_WORK INSTRUCTION_.
I would like the entries transcribed word for word, please, with the pictures removed.

(Stored data entries)
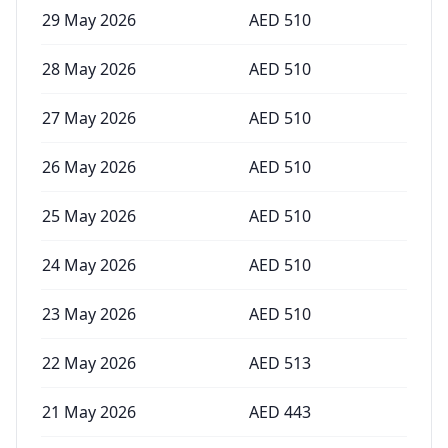
29 May 2026
AED
510
28 May 2026
AED
510
27 May 2026
AED
510
26 May 2026
AED
510
25 May 2026
AED
510
24 May 2026
AED
510
23 May 2026
AED
510
22 May 2026
AED
513
21 May 2026
AED
443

_RESULT_.
29 May 2026
AED
510
28 May 2026
AED
510
27 May 2026
AED
510
26 May 2026
AED
510
25 May 2026
AED
510
24 May 2026
AED
510
23 May 2026
AED
510
22 May 2026
AED
513
21 May 2026
AED
443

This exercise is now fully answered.